Yunanistan geçmişe ait yüz karartıcı bir gerçeklik arıyorsa, vahşice Anadolu’yu istila ve işgale kalkışan atalarının kan donduran mezalimiyle yüzleşmelidir.
Çocuk, kadın, yaşlı demeden Anadolu’da barbarca katliam yapan Yunanlıların işlediği bu insanlık suçu Müttefik Devletler Tahkikat Komisyonu Raporu’nda yer almış ve Lozan Barış Antlaşması’yla da tespit edilerek, kayıt altına alınmıştır.
Her fırsatta Türkiye düşmanlığı gibi suni bir gündem oluşturmaya çalışanlar beyhude bir gayretin içindedirler, bu gerçek dışı söylemlerin Yunan halkına da zarar verdiğinin farkına varmalıdırlar..."
DIŞİŞLERİ BAKANLIĞI’NDAN DA AÇIKLAMA GELDİ
‘Pontus’ iddialarına Dışişleri Bakanlığı da tepki gösterdi. Dışişleri Bakanlığı''ndan yapılan açıklamada, "Yunanistan resmi makamları tarafından mesnetsiz ''Pontus'' iddialarının yıl dönümü bahanesiyle yapılan ve tarihi bütünüyle çarpıtmaya yönelik hezeyan dolu açıklamaları külliyen reddediyoruz. Yunan makamlarının tarihi akıl dışı bir şekilde çarpıtma çabalarını ısrarla sürdürdüğünü görmek üzücüdür. Türkiye karşıtı lobilerin bu çarpık iddiaları üçüncü ülkelerde gündeme taşıyarak kamuoyunu aldatmaya yönelik çabalarını da kınıyoruz" denildi.

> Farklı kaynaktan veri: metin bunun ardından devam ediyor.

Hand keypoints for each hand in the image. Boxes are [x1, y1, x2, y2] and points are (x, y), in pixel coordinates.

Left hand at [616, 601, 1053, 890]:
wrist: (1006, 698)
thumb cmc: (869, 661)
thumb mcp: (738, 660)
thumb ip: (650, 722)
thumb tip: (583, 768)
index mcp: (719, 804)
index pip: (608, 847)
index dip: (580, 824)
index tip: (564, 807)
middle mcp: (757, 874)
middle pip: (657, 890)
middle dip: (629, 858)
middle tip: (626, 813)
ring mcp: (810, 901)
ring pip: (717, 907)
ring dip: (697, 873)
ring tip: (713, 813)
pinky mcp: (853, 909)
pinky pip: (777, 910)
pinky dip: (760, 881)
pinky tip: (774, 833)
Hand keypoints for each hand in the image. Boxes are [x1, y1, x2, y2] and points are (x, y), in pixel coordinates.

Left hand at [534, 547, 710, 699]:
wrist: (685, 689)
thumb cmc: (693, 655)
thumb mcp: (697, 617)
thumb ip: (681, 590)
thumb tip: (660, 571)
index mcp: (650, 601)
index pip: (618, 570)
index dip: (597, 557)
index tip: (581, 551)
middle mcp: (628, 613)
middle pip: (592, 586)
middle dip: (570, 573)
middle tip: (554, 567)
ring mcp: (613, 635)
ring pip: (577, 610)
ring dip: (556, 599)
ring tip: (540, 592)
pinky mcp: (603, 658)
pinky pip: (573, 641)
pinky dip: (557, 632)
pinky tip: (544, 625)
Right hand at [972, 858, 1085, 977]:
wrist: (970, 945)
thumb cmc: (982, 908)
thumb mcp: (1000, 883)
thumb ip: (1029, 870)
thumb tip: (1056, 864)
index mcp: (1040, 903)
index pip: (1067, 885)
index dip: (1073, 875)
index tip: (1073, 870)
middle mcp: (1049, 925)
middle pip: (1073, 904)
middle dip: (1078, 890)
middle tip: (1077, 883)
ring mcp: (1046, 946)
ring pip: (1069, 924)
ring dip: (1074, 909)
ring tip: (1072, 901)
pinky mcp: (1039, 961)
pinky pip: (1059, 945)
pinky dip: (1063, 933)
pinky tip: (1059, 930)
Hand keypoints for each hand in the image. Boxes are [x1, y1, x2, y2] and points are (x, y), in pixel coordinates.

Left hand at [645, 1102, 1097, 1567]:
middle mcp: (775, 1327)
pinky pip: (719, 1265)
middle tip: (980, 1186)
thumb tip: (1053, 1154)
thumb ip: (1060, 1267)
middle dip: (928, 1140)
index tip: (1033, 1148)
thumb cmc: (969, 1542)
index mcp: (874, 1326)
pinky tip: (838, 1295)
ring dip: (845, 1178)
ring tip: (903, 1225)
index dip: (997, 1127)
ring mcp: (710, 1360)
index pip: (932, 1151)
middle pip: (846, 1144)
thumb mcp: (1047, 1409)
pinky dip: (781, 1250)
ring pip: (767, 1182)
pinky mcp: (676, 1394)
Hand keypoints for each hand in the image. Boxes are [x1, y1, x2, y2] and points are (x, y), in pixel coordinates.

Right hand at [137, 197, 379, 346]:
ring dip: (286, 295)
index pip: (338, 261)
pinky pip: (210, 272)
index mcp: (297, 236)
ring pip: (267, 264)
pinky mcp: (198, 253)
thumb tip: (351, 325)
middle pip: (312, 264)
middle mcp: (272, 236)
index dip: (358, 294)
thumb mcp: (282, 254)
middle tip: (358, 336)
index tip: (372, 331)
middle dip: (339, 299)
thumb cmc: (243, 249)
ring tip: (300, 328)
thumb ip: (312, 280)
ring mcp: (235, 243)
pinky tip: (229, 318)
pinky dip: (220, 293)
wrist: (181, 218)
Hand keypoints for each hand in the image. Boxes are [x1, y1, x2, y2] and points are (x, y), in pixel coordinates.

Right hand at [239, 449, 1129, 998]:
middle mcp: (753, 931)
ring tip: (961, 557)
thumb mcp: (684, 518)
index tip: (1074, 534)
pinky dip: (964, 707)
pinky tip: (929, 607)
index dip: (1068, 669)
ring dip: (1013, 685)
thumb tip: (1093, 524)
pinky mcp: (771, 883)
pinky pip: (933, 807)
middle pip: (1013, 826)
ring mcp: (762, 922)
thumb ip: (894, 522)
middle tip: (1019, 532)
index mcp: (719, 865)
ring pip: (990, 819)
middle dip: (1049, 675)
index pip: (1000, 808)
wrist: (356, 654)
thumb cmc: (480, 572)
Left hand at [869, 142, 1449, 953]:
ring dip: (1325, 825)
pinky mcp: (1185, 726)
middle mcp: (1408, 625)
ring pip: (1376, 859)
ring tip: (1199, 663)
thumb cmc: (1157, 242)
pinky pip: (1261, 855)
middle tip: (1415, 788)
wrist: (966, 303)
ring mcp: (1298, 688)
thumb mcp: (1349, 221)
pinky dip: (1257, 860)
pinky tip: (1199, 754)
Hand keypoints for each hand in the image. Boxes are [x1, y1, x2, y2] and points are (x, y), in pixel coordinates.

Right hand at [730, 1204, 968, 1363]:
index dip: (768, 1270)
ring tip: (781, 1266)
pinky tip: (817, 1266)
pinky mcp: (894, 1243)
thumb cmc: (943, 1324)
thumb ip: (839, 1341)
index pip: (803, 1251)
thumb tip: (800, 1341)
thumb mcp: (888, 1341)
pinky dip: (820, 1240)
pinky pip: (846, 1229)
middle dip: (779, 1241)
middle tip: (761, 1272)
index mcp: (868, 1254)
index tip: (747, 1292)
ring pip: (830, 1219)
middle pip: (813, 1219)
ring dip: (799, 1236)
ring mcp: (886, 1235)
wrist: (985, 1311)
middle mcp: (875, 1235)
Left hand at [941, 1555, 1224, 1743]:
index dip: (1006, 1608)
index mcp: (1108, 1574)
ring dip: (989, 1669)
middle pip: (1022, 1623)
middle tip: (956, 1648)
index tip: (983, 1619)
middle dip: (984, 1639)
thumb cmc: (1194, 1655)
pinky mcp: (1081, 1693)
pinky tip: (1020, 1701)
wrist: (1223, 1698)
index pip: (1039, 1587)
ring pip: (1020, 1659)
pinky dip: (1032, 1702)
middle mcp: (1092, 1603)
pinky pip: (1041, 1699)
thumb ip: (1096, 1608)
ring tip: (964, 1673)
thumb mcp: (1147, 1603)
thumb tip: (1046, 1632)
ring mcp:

''BARIŞ, İSTİKRAR İÇİN ÇABA SARF ETMEYE DAVET EDİYORUZ''
Tarihten husumet çıkartmaya ve genç nesilleri yanlış bir mecrada yönlendirmeye çalışanların çabalarının barış ve istikrara hizmet etmeyeceği vurgulanan açıklamada, şu ifadelere yer verildi:
"Gerçekle bağdaşmayan yapay tarih anlatımlarından medet ummak yerine, Yunanistan''ın Anadolu''yu işgal ve istila girişimi sırasında işlediği ve Müttefik Devletleri Tahkikat Komisyonu raporunda yer aldığı gibi Lozan Barış Antlaşması''yla tespit edilmiş insanlık suçlarıyla yüzleşmesi daha makul bir tercih olacaktır. Keza bu iddiaları ileri sürenlerin, 1821 Tripoliçe katliamı dahil, başta Türkler olmak üzere diğer dini veya etnik gruplara karşı işlenen vahşet suçlarını ve mezalimi hatırlamalarında da yarar olacaktır. Yunanistan''ı gerçekleri çarpıtmak yerine iş birliği temelinde barış, istikrar ve müreffeh bir gelecek için birlikte çaba sarf etmeye davet ediyoruz."